What I’ve seen suggests that it’s a show packed with clipboard Nazis, fashionistas and other fluffy-brained reprobates representative of the old cliché of what PR is supposed to be about – the sort of people who behave like 9 year olds who’ve found the booze cupboard and whose worldview is shallower than the mirage of a puddle.
The PR industry is undergoing a revolution at the moment – a lot of people are beginning to recognise that it can be a huge force in the world and that the captivating narratives it guides, for people, products and more, can be of enormous use and influence. The traditional world of communications is in state of flux. Sages pontificate on the revolution but few understanding of the cataclysmic changes on the media landscape. In this sort of frantic and fragmented world, PR can only be a pertinent tool; a steady, cost-effective channel of communication.

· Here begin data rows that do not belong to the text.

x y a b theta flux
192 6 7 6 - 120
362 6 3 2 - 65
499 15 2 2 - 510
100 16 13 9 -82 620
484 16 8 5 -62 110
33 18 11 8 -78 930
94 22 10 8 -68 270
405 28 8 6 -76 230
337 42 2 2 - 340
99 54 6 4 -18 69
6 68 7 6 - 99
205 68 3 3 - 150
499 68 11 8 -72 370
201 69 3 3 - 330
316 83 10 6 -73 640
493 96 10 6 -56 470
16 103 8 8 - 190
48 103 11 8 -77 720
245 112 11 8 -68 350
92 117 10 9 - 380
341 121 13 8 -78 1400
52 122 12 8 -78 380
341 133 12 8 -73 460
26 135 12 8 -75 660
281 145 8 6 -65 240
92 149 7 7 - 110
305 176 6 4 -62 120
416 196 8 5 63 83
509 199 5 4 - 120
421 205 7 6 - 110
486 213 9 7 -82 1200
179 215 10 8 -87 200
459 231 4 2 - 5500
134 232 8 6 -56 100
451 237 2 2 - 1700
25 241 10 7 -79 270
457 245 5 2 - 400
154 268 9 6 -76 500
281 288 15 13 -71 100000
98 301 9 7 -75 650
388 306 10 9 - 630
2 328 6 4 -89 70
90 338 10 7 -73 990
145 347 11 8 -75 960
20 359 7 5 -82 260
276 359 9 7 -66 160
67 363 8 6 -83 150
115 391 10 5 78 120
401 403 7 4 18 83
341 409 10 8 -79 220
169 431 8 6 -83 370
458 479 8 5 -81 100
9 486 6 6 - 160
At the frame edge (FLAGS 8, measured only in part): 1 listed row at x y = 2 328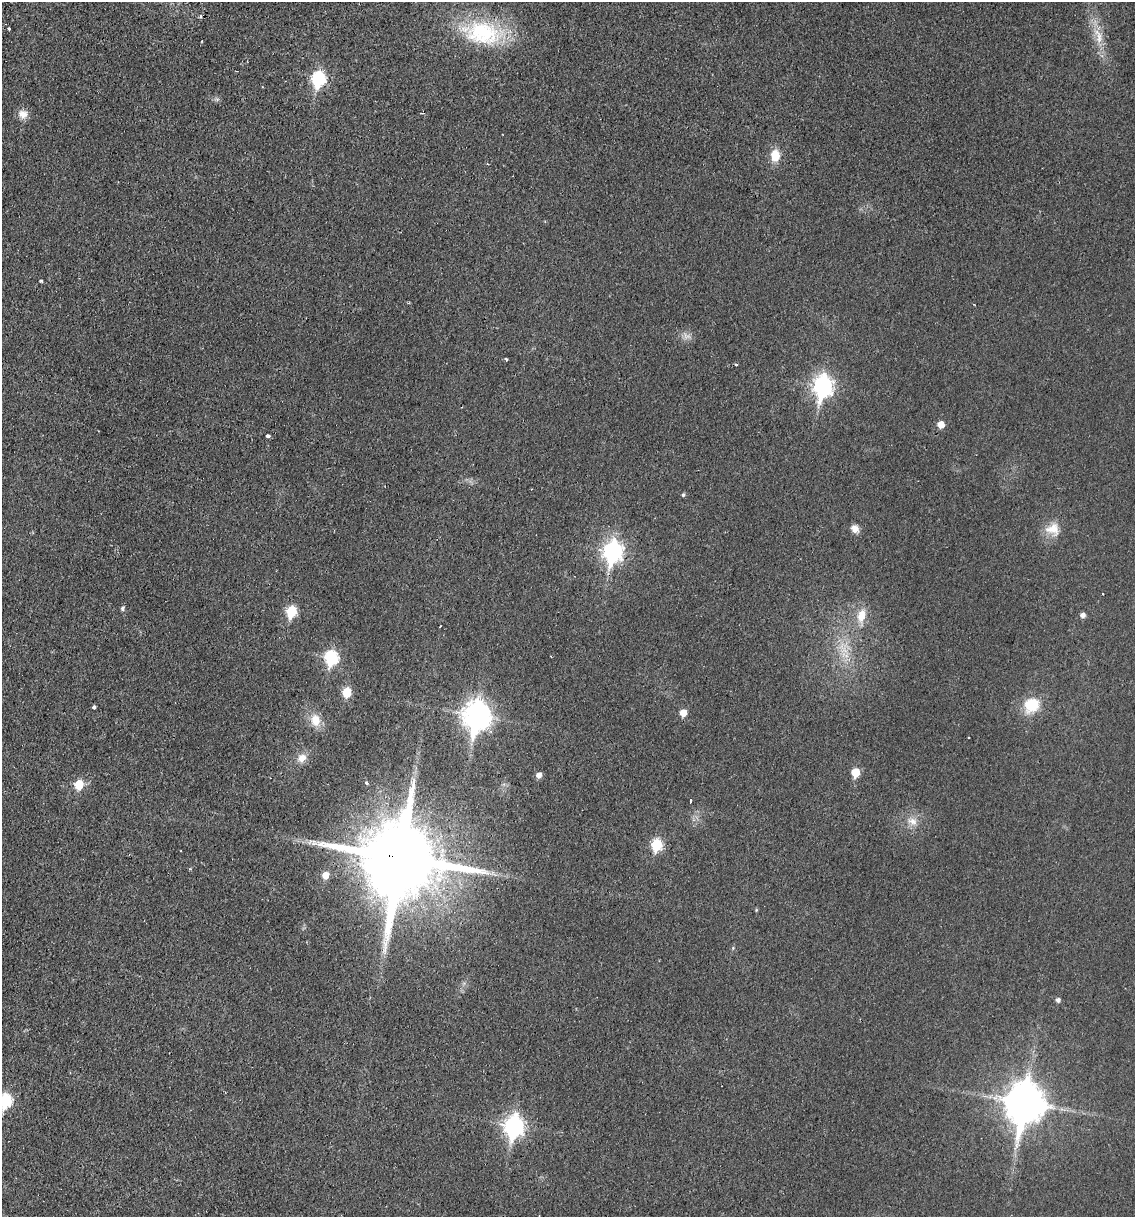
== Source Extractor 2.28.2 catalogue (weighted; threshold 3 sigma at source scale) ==
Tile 11 of 4 x 4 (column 3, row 3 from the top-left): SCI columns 2561-3693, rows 1229-2443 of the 5004 x 4890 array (HDU 1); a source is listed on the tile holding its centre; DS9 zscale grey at full resolution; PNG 1137 x 1219 px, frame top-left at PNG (2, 2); no overlay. Shown black and unused: <1% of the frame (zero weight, under 2 of 3 exposures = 3% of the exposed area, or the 3 px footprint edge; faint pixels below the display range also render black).
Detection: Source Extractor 2.28.2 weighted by HDU 2 'WHT'; one run over the whole footprint, this tile lists its part. Background 0.0214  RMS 0.0047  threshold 0.0212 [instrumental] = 3 sigma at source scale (4.5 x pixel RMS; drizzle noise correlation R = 1.50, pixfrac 1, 0.05/0.05 arcsec/px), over >= 5 px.
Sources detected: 50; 1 too faint to see at this stretch — not listed; the other 49 listed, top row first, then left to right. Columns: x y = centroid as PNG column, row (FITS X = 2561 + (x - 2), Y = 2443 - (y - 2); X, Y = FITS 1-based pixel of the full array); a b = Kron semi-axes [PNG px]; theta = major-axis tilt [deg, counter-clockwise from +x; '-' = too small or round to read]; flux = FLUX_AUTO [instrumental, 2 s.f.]
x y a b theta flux
200 16 6 4 -89 0.72
9 29 3 3 - 0.94
483 33 55 30 -9 44
1099 37 23 8 -83 7.4
202 41 3 2 - 0.4
318 79 9 7 65 59
23 114 13 11 -16 3.9
775 155 12 9 89 8.4
41 281 3 3 - 1.8
687 336 12 8 -18 2.8
506 359 3 3 - 1
736 364 4 3 - 0.54
823 386 10 8 82 200
941 424 5 5 - 6.1
268 436 4 3 - 1.9
683 495 4 4 - 0.83
855 529 10 8 -46 3.2
1053 529 20 17 0 8.1
613 552 10 8 79 200
1103 594 2 2 - 0.43
123 608 7 5 63 0.95
291 612 7 6 - 28
1083 615 5 5 - 2.2
861 616 19 10 80 7.9
440 626 3 2 - 0.36
331 658 8 7 - 60
347 692 6 5 - 18
1032 705 19 17 42 14
94 707 4 4 - 2.4
683 713 6 5 - 6
477 716 12 9 82 510
315 720 16 13 -79 6.8
302 758 12 10 38 4.2
856 772 6 5 - 14
539 775 5 5 - 2.8
366 783 5 3 - 0.83
79 785 6 6 - 15
690 801 4 3 - 1.5
913 821 15 10 -26 4.7
310 842 7 3 53 0.8
657 845 7 6 - 34
181 851 2 2 - 0.37
400 858 23 23 - 6900
325 875 6 6 - 5.3
733 948 5 3 - 0.5
1058 1000 5 5 - 1.6
5 1100 8 6 80 50
1025 1103 14 11 80 1300
514 1126 10 8 81 190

But The Spin Crowd, pumped on botox and bitching and preening its way into the collective consciousness, pushes the perception of PR back to a worse state than Ab Fab left it in – here are the people that Jennifer Saunders was satirising in reality (or as close to that state as a reality TV show allows) and unforgiving close-up.
The perception of PR as being too fluffy for words needs to be changed. Even if there is an unhealthy percentage of people who want to get into the industry for all the wrong reasons and even if this is how too many PR companies operate, particularly in America, The Spin Crowd mustn’t be allowed to ruin the industry’s progress by miring it permanently in cliché.
Even a serious show like Mad Men misunderstands PR and how it works (click here to see my blog about the guerilla PR stunt in the opening episode of the latest season). If The Spin Crowd is going to continue, let’s hope the US majority view of PR does not condemn the minority on the other side of the pond who are attempting to rewrite the laws of practice.